Top of DATA TO PROCESS

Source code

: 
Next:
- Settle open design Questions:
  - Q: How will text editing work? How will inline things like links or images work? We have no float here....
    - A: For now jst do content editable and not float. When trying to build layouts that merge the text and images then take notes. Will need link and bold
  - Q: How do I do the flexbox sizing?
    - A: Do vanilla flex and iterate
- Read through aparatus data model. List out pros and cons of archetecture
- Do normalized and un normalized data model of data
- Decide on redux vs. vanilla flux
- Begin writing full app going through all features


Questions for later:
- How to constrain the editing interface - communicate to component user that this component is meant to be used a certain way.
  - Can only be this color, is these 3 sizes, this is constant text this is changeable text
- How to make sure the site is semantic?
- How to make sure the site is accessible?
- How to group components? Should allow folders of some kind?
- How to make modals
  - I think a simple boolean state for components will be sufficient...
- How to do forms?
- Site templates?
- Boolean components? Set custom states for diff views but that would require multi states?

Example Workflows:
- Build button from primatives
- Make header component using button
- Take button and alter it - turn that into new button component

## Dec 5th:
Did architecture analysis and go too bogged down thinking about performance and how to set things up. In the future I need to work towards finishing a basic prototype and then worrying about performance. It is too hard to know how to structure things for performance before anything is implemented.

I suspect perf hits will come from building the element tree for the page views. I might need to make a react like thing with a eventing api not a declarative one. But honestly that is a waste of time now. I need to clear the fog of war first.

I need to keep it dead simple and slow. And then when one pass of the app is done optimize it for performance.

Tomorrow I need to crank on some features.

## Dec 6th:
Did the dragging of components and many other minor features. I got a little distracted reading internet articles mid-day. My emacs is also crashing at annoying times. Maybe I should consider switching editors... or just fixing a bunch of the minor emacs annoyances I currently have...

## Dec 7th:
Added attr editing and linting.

Bottom of DATA TO PROCESS
Top of DATA TO PROCESS

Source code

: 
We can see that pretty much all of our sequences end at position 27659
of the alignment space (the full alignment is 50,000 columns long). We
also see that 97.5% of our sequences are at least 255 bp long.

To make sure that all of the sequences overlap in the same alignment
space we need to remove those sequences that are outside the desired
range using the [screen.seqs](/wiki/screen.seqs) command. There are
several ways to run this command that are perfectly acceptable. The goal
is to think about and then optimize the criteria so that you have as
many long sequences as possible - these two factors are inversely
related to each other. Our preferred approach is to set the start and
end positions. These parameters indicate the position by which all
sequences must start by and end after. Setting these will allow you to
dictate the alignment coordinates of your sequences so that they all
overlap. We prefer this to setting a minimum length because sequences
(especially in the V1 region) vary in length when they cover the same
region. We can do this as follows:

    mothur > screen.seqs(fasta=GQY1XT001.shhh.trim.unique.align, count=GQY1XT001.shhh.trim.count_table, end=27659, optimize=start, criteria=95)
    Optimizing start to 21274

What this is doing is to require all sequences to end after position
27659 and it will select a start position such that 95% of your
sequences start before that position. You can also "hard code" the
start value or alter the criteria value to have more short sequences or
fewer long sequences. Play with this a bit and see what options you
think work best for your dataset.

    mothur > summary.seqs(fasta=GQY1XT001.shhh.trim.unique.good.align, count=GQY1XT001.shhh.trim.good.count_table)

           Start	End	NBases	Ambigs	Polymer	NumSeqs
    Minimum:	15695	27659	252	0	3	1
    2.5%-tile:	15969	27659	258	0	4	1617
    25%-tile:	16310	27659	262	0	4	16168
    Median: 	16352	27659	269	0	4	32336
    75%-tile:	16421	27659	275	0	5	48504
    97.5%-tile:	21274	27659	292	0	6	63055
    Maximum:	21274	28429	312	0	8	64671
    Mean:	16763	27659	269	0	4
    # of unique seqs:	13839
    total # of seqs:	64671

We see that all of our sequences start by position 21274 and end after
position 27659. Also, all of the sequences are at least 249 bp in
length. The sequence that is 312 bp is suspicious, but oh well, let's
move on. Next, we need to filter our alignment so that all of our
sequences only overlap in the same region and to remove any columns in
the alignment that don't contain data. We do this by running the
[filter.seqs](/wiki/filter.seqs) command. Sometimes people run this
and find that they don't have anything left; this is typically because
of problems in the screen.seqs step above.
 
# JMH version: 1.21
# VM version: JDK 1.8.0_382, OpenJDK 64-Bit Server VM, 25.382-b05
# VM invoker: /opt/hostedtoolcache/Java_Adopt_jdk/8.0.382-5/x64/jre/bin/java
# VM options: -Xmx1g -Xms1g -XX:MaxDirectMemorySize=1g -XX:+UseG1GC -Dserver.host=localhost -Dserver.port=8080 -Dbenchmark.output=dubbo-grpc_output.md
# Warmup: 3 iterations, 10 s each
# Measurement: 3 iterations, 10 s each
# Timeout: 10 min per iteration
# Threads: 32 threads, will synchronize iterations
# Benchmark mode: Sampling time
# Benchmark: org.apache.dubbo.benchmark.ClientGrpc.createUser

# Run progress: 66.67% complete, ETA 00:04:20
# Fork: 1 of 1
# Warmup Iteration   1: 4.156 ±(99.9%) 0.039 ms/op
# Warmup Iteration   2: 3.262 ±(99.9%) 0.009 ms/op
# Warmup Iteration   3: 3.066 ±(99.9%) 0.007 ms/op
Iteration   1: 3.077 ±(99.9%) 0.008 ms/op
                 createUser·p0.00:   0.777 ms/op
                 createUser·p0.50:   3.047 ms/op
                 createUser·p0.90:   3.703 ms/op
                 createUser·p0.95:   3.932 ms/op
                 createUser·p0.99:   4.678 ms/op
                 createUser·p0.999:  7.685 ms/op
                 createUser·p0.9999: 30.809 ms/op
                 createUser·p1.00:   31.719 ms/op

Bottom of DATA TO PROCESS

*INSTRUCTIONS FOR THE TASK:*
Reproduce the lines from the one containing "Tomorrow I need to crank on some features." through the one containing "Added attr editing and linting.", inclusive, replacing "emacs" with "vim" and changing nothing else.

*YOUR SOLUTION:*
Tomorrow I need to crank on some features.

## Dec 6th:
Did the dragging of components and many other minor features. I got a little distracted reading internet articles mid-day. My vim is also crashing at annoying times. Maybe I should consider switching editors... or just fixing a bunch of the minor vim annoyances I currently have...

## Dec 7th:
Added attr editing and linting.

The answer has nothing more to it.